I understand the following:

$ ruby -e "p 'abc'.sub('a','A').sub('b', 'B')"
"ABc"

I am OK with the following also:

echo abc | ruby -p -e "sub('a','A');sub('b', 'B')"
ABc

But:

echo abc | ruby -p -e "sub('a','A').sub('b', 'B')"
Abc

I expect the result to be "ABc" as well, why is it not? The second sub('b', 'B') is not operational.

CodePudding user response：

The two cases look similar, but in fact you are running different methods from the Ruby core library in them:

In your first case, i.e. sub('a','A');sub('b', 'B'):

You are running both sub without specifying an explicit receiver, and therefore you are invoking the method Kernel#sub. The Ruby-Doc says about this method:

sub(pattern, replacement) → $_

Equivalent to $_.sub(args), except that $_ will be updated if substitution occurs. Available only when -p/-n command line option specified.

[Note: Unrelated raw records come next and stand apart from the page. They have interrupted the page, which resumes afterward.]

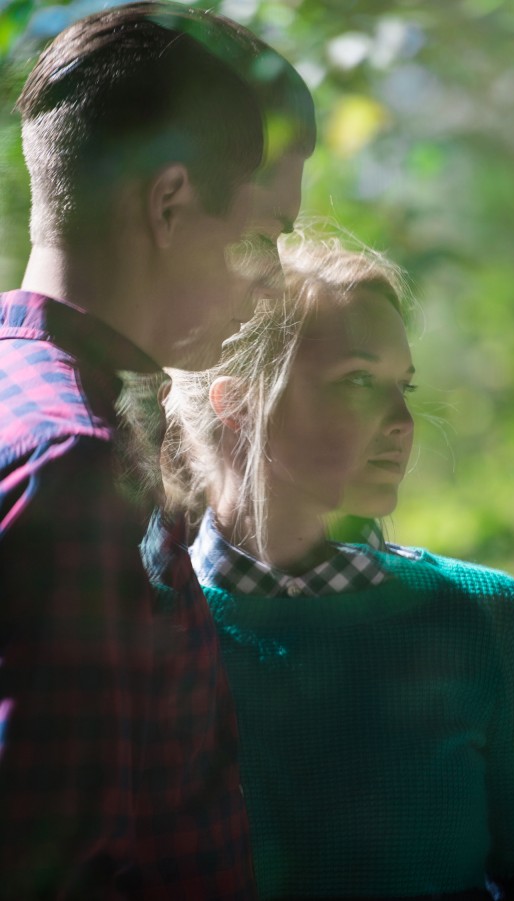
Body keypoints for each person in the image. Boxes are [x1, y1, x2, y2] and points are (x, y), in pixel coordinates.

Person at [164, 234, 514, 900]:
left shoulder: (488, 620)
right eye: (360, 381)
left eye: (405, 386)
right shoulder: (143, 631)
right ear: (238, 402)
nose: (402, 420)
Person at [0, 2, 315, 898]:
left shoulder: (31, 407)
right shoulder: (74, 462)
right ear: (171, 202)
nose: (272, 284)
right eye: (265, 237)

Hence, in the first example, you really invoke that Kernel#sub twice, and after each invocation, $_ is updated. Therefore, $_ is ABc after the second sub has been executed. At the end of the of the whole expression supplied by -e (i.e. at the end of the implicit loop provided by the -p option), the value of $_ is printed, and you see ABc.

In your second example, i.e.

sub('a','A').sub('b', 'B')

The first sub again is Kernel#sub, as before. It has the effect of turning the string into Abc, and also sets $_ to Abc. However, the second sub now does have an explicit receiver (the string resulting from the first sub), and in this case, the method String#sub is executed. This method produces ABc, but different to Kernel#sub, it does not update $_. Therefore, $_ is still set to Abc, and this is what you see as output.